Swedish researchers followed 137 patients for nearly a decade who met the criteria for what’s called mild cognitive impairment (MCI). People with MCI can be forgetful. They may also search for words or have trouble reading or solving problems. But these changes are not severe enough to interfere with daily activities, says Hansson, who is an associate professor in the Clinical Memory Research Unit at Lund University in Malmo, Sweden.
“MCI is a symptom and like other symptoms, for example chest pain, it can be caused by many different conditions,” he says.
As many as half of patients with MCI will develop Alzheimer’s disease within five to 10 years; the other 50% are affected by other conditions like depression, stable forms of memory loss, or other types of dementia, Hansson says.
At the start of the study, researchers collected samples of spinal fluid via spinal tap. They tested the samples for two kinds of protein fragments: beta-amyloid and tau.
Beta-amyloid accumulates in the brains of people who have Alzheimer’s disease. It is thought to cause plaques that alter the function of nerve cells.
Tau proteins form tangles that snarl the insides of brain cells.
Most patients were in their early 60s and 70s when the study began.
Why the Test Is Valuable
Seventy-two people went on to be diagnosed with Alzheimer’s disease. Twenty-one developed other kinds of dementia, and 41 never got worse.

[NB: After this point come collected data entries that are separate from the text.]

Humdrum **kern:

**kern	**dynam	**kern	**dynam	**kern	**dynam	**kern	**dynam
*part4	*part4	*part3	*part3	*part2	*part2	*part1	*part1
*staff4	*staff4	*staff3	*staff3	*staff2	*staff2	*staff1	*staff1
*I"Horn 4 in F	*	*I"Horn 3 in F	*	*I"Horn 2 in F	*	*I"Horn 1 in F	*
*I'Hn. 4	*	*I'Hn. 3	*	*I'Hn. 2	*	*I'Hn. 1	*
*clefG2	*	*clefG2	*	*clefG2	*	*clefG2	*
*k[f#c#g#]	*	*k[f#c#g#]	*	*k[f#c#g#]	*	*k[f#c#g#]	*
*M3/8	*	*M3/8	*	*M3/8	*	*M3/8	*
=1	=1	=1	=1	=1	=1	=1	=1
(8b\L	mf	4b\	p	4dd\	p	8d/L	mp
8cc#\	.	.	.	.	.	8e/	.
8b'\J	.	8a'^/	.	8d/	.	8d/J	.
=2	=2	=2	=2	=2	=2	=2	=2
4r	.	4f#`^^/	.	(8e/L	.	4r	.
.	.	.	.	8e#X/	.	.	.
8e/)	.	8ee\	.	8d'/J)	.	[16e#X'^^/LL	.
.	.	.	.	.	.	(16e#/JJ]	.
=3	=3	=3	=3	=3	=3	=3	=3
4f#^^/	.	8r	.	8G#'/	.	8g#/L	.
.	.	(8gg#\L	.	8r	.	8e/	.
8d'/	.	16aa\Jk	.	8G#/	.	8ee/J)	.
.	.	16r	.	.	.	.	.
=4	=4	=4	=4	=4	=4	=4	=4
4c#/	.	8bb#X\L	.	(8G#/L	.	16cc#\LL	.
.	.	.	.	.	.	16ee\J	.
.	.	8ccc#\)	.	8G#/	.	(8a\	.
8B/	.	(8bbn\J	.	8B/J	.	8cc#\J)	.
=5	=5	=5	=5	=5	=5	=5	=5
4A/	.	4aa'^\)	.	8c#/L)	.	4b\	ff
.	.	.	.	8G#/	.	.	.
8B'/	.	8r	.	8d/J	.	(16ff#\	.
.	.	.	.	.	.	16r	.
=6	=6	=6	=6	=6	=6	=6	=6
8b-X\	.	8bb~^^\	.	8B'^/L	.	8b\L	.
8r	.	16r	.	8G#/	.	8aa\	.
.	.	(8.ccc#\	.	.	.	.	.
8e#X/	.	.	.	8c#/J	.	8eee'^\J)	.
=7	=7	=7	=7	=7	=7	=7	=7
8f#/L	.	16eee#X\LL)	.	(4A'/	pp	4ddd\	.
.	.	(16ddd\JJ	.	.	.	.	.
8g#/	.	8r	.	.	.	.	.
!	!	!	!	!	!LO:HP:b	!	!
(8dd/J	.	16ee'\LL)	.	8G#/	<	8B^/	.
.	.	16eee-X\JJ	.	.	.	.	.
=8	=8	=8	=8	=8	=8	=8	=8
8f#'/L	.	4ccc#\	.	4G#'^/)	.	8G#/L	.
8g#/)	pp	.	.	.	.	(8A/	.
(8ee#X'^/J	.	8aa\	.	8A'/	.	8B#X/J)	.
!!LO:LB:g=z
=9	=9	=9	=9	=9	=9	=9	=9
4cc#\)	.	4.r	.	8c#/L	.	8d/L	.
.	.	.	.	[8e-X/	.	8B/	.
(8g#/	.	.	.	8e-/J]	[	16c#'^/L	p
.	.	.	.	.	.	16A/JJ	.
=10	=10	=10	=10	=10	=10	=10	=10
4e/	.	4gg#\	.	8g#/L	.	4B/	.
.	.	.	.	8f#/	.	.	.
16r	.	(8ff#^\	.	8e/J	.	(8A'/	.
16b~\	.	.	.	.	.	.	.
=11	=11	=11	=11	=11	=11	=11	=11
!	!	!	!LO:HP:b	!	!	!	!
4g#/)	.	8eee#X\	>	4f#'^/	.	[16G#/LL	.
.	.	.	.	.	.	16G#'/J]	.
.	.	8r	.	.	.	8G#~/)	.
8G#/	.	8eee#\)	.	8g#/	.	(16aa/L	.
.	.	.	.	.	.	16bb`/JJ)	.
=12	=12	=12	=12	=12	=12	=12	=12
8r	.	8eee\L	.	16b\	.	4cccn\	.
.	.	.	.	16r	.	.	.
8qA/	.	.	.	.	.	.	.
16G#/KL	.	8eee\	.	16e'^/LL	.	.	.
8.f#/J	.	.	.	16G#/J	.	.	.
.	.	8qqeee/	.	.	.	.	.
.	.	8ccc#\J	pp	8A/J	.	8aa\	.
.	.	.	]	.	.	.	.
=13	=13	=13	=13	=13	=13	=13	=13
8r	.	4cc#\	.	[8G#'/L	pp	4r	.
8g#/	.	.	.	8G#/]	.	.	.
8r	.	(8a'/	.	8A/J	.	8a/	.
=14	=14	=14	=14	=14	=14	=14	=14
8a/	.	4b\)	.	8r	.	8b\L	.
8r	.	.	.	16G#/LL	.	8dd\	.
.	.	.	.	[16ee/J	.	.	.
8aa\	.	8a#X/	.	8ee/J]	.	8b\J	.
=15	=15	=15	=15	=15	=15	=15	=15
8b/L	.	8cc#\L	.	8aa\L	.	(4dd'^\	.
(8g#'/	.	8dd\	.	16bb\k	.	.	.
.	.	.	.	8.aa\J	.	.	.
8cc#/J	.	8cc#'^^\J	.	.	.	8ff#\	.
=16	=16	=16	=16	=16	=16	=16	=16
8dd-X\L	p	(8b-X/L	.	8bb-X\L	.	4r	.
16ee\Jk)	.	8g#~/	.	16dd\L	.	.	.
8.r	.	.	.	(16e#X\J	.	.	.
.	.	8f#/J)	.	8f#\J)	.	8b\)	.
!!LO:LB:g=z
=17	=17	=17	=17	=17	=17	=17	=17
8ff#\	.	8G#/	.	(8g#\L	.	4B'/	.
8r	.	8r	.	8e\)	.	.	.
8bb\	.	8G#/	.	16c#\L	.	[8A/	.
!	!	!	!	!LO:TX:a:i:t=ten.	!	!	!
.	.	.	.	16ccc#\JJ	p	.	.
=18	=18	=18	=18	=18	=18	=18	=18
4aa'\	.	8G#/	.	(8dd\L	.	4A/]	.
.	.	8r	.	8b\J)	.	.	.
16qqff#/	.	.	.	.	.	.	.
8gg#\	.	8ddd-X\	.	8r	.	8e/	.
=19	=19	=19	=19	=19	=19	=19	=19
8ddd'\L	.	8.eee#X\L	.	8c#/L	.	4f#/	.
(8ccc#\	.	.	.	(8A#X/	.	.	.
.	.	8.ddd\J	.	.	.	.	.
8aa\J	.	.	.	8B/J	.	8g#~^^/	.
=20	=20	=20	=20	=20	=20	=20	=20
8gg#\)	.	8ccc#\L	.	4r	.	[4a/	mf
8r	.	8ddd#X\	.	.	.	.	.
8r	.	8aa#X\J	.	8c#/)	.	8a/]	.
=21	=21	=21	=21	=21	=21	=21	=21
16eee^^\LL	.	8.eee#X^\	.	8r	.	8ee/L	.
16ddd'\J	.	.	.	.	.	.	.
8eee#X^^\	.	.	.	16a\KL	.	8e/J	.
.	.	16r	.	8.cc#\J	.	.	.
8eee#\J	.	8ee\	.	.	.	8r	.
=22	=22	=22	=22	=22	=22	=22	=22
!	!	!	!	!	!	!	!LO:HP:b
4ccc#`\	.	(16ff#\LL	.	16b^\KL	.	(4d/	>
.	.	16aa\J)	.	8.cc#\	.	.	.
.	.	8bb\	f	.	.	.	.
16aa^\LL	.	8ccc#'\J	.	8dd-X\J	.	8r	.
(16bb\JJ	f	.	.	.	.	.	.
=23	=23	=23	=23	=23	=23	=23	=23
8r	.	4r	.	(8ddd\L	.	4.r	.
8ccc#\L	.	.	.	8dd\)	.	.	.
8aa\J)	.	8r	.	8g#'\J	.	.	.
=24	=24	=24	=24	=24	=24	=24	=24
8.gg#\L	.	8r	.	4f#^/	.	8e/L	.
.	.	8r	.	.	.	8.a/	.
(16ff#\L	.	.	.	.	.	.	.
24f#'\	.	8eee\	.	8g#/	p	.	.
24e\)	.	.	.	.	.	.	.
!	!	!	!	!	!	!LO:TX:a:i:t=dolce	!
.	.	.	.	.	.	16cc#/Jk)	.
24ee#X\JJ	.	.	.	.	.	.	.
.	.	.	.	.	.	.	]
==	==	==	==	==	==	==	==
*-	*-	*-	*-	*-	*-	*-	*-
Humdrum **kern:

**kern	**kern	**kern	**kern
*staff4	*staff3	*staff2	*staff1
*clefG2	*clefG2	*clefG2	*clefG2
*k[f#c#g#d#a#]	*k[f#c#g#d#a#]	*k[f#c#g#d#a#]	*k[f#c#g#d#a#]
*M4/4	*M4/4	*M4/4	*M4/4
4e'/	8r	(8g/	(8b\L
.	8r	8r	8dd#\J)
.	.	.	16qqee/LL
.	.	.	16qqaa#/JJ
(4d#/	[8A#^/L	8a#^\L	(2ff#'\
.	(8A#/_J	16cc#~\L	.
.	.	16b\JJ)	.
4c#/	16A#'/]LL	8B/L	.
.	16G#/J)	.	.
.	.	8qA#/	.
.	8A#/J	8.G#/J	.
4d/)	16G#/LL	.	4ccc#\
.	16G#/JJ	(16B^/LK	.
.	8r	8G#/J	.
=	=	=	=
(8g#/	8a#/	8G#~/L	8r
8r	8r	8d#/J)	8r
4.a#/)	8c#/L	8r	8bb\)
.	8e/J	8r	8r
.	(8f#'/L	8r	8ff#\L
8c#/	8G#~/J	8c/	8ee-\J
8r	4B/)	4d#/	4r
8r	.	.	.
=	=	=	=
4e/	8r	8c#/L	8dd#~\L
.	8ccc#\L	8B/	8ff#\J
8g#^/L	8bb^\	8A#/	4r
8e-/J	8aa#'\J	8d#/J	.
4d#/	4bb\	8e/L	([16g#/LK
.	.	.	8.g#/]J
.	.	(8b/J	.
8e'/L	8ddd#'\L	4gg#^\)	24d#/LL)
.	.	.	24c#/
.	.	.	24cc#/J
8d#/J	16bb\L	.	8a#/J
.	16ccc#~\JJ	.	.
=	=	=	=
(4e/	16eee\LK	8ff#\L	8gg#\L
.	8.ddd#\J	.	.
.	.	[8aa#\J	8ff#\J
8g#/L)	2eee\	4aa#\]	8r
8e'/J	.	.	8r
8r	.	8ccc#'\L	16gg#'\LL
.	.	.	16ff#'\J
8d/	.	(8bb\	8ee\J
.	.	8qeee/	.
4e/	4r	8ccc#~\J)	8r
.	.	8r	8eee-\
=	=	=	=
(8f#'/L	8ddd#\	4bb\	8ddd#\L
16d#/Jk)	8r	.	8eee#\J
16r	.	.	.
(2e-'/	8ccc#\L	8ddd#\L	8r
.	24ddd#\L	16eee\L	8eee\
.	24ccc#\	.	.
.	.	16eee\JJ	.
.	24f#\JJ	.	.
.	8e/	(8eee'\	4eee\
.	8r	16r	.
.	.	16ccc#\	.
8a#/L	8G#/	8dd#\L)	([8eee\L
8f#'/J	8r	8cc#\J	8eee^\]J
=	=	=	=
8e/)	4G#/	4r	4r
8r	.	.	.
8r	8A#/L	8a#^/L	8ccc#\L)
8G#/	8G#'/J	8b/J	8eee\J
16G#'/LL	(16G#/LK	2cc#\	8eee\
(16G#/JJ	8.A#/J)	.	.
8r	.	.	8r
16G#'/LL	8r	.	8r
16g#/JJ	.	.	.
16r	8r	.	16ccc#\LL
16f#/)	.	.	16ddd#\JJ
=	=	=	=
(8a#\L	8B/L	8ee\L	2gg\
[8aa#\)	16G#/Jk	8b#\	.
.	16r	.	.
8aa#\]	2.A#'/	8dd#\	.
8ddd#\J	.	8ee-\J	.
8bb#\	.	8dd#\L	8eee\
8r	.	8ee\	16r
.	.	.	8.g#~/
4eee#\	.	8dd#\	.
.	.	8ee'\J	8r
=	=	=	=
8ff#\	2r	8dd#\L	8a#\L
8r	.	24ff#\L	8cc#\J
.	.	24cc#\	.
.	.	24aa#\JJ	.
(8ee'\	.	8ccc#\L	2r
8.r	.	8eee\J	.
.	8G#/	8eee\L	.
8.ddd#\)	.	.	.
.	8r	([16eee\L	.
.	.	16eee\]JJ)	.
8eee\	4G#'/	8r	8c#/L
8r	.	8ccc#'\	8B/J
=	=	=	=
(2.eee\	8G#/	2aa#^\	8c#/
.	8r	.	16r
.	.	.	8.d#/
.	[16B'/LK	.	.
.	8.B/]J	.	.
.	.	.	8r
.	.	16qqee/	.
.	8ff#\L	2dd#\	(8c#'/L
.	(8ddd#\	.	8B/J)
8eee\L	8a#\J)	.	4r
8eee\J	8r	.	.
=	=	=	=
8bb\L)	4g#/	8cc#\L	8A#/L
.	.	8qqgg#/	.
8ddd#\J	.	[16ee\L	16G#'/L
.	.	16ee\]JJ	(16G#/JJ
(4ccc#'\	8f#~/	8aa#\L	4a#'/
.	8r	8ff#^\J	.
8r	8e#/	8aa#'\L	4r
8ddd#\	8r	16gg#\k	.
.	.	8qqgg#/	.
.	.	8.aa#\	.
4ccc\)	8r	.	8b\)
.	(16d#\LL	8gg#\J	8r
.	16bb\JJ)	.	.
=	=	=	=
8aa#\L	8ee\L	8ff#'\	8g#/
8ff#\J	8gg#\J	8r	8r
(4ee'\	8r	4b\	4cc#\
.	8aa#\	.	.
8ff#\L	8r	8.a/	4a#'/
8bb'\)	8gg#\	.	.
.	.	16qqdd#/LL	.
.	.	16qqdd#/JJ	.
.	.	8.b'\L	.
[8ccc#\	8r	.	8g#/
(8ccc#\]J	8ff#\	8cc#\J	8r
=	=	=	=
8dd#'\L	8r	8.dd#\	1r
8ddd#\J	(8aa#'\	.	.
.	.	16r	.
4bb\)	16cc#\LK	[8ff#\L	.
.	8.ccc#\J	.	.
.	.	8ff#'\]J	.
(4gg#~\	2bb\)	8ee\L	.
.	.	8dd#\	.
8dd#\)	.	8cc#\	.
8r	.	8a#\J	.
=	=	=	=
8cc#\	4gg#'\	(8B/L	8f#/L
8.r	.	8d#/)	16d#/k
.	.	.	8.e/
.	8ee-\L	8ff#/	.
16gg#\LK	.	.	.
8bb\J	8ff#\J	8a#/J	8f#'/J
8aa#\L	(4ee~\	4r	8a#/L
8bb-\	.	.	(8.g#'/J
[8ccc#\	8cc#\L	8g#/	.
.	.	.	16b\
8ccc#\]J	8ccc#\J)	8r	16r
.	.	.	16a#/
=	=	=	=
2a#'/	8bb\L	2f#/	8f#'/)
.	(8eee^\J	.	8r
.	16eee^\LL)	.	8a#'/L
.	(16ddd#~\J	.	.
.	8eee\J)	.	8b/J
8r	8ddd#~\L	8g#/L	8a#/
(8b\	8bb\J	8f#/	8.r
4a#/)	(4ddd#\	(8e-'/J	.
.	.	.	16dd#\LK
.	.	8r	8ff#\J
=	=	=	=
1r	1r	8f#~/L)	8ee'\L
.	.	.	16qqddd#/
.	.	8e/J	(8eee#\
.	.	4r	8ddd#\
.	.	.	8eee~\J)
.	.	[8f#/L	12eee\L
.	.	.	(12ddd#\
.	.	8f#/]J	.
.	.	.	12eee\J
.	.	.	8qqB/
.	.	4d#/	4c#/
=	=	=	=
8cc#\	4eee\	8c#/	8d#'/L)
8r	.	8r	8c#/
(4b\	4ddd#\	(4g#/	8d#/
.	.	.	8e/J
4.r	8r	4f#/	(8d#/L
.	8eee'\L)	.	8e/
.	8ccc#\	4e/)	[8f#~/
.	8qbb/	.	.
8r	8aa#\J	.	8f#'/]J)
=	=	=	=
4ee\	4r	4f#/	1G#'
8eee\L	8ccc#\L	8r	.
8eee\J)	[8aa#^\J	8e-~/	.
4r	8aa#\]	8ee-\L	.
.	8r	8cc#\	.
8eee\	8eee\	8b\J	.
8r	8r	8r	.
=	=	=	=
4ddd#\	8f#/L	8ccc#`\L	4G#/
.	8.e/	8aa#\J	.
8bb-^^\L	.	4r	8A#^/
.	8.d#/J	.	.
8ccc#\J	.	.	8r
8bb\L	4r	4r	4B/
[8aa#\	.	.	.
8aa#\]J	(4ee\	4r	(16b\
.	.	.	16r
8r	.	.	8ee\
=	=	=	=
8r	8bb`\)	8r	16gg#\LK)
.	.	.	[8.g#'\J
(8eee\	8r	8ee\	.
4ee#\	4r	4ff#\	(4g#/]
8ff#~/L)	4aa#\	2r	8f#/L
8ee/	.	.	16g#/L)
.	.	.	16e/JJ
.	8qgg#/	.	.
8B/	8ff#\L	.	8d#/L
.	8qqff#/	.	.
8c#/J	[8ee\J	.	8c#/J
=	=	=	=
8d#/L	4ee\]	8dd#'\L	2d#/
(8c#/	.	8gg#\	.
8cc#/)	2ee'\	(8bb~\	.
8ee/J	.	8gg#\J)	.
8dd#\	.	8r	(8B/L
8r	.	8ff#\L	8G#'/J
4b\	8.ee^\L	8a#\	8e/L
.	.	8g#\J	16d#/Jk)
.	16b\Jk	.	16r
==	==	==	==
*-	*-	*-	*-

Researchers discovered that nine out of 10 people with MCI who also had low levels of beta-amyloid and high levels of tau in their spinal fluid developed Alzheimer’s disease.
In contrast, those who had MCI but normal protein levels had no higher risk of getting Alzheimer’s than people the same age who didn’t have any memory problems.
Looking at the two kinds of protein fragments together was about 90% accurate in predicting future Alzheimer's disease in people with MCI, which means it probably isn’t precise enough to be used as a standalone test to make an exact diagnosis.
But combining a test of spinal fluid with other tests, like certain brain scans, may improve the accuracy of a doctor’s diagnosis, “thus opening a window for diagnosis and treatment at the earliest possible stage,” Hansson says.
“This is a great study, a very interesting study,” says Paul B. Rosenberg, MD, associate professor of psychiatry and behavioral health at Johns Hopkins School of Medicine and Bayview Medical Center.
“We still don’t know what to do with the results,” he says. “If I give you a test that predicts you have a 90% chance of getting Alzheimer’s within 10 years, what good does that do you?”
The challenge, says Rosenberg, will be to decide who gets these kinds of tests, which can be expensive and uncomfortable.